Dr. Guthrie, quick to seize upon what he sees as a teaching moment, tells the group to “be careful.”
“In the short term, that’s absolutely true,” he says. “In the long term, there are a lot of other alternatives. And if there aren’t, someone will invent one. You see that’s the thing about our society—if there’s an opportunity with a whole, big, dissatisfied customer segment, somebody will notice and invent the way to satisfy their needs. That’s called capitalism.”
It’s what happened with the late Steve Jobs and the iPod, when he realized customers needed a way to easily access their music collections, Dr. Guthrie points out.
“He understood the dissatisfactions of the market,” he continues. “Before that, they didn’t have any choices.
“Healthcare is the same. But it’s a little more difficult to develop those choices. It’s hard to build a new hospital right in the middle of someplace where there’s only one hospital. So they invent other ways to do it, ways to get their patients taken care of: They travel.”
About 700,000 people flew to Southeast Asia last year for medical procedures, he says, making the point that American patients have options.
“Somewhat difficult, but they do have alternatives,” he says. “Customers will, when pushed hard enough, if dissatisfied enough, leave you, even when you think you have them trapped.”
Think Tanks
A key part of the session is time set aside for group work, in which Dr.
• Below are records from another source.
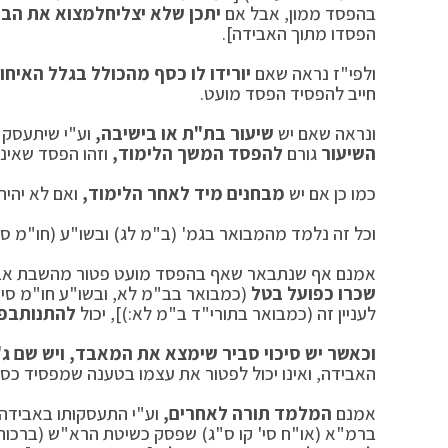
בהפסד ממון, אבל אם
יתכן שלא יצליח
למצוא את הבע
הפסדו מתוך האבידה].
ולפי"ז נראה שאם
יורידו לו כסף מהכולל בגלל האיחור
חייב להפסיד הפסד מועט.
ונראה שאם יש
שיעור בת"ת או בישיבה,
וע"י שיתעסק 
השיעור
גורם
להפסד המשך הלימוד,
וזהו הפסד שאינ
כמו כן אם יש
מבחנים מיד לאחר הלימוד,
ואם לא יהיה
וכל זה נלמד מהמבואר בגמ' (ב"מ לג) ובשו"ע (חו"מ סי
אמנם אף שנתבאר שאף בהפסד מועט פטור מהשבת אב
שכרו כפועל בטל
(כמבואר בב"מ לא, ובשו"ע חו"מ סי'
לעניין זה (כמבואר בתורי"ד ב"מ לא:)], יכול
להתנות
בפנ
וכאשר יש סיכוי סביר שימצא את המאבד, ויש שם ג'
האבידה, ואינו יכול לפטור את עצמו בטענה שמפסיד כסף
אמנם
המלמד תורה לאחרים,
וע"י התעסקותו באבידה 
ברמ"א (או"ח סי' קו ס"ג) שפסק כשיטת הרא"ש (ברכות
Guthrie gives the class an assignment and attendees tackle it at their tables as a unit. The first task is to identify business drivers at hospitals, what the objectives of the hospital should be in response to those things, and how those objectives affect the work of hospitalists.
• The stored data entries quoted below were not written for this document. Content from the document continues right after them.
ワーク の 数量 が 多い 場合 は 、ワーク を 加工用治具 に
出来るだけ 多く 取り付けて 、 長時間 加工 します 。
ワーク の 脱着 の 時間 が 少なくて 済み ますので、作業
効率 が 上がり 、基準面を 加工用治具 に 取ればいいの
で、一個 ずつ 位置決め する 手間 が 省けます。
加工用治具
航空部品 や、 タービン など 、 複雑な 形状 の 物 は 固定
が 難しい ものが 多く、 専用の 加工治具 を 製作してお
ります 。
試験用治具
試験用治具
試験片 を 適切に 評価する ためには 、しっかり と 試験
Then the groups go to work. A few minutes later, though, Dr. Guthrie speaks up through the chatter.
“Let’s stop for a minute. I want to tell you that most of you are on completely the wrong track,” he says, drawing chuckles. “But this is part of the reason we do it this way. The idea here is to get outside of your head.”
One group lists “profit” as a business driver.
“Profit is not a business driver,” he says. “I know you’re sort of raised to think that way. It isn’t. It’s a measurement. It’s like blood pressure. So it is not a business driver. We use it as a measurement of the success with which we’re synthesizing the business drivers and the environment and meeting the objectives of those drivers, or those trends.”
Business drivers are more along the lines of government mandates and an aging population, which some of the groups had mentioned. “That’s the level of abstraction I want you get to,” he says. “Think out in the marketplace.”
When it comes down to it, Dr. Guthrie explains, the hospitalist plays a role in just about every measurement used to determine excellence at a hospital—from quality to customer loyalty, from retention of patients to productivity.